THINK a film being slightly difficult to follow makes it a work of genius and you a genius for watching it? Idiots claim these are cerebral masterpieces:
Shutter Island
When a film’s twist makes you think ‘Why the f**k would anyone do that?’ you know you’re on to a winner. The revelation that lovely Leonardo DiCaprio was crazy and that his doctors were fostering his delusions only to lobotomise him at the end is so completely bollocks that you’d be hard-pressed to find a stupider clever film.
The Village
Follows in the footsteps of The Sixth Sense by not revealing what’s happening until the very end, but this time the reveal makes no sense whatsoever. If the village is in the modern day why are there no planes or helicopters? Why do they never hear any road noise or illegal raves? Do the villagers never stop to wonder where the monsters get those fabulous red cloaks?
Inception
Another DiCaprio gem, Inception is pleasant enough if you don’t bother to think about it. When you do you’ll go through six layers of trying to find the point of all this reality-bending where the first half is spent establishing the rules and the second half spent ignoring them. Any film that might all be a dream is aggressively wasting your time.
2001: A Space Odyssey
It’s a classic of filmmaking, but 53 years on there’s no shame in admitting that even Kubrick’s first ‘level of interpretation’ is a mindf**k and it may just be that it doesn’t make much sense. Like, anything after the third monolith you’re better off letting wash over you.
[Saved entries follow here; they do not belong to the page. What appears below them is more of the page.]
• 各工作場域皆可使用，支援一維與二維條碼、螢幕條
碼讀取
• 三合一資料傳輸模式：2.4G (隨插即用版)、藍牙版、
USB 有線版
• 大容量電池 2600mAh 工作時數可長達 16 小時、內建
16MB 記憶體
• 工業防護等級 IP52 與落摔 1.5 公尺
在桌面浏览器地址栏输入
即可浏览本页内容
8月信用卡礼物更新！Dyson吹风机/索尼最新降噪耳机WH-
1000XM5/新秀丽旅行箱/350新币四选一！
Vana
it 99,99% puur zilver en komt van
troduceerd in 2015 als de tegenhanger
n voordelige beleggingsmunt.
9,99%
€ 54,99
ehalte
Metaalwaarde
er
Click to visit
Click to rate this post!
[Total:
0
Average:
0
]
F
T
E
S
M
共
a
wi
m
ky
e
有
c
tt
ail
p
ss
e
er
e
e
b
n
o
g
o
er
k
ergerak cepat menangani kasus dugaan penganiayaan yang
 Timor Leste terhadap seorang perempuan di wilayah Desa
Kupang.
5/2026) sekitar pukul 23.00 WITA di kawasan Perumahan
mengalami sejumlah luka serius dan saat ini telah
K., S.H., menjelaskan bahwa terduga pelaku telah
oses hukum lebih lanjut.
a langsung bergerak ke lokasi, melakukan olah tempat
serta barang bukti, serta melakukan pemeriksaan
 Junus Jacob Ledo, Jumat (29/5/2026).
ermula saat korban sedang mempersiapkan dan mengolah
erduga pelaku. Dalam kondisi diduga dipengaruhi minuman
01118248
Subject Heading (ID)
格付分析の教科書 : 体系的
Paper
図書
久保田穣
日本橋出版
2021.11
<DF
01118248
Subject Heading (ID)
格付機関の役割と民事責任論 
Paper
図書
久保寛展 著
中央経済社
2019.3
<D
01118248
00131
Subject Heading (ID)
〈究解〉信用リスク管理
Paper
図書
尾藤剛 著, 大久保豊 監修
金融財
It was the 60s. Coloured lightshows were considered intrinsically worthwhile.
Mulholland Drive
What you have to remember to understand this award-winning masterpiece is: David Lynch was going to make a TV series, like Twin Peaks, but the financers didn’t like the pilot so he hastily converted it into a movie with money from Frenchmen who don’t care whether films make sense as long as they’re sexy. That’s it. That’s the explanation.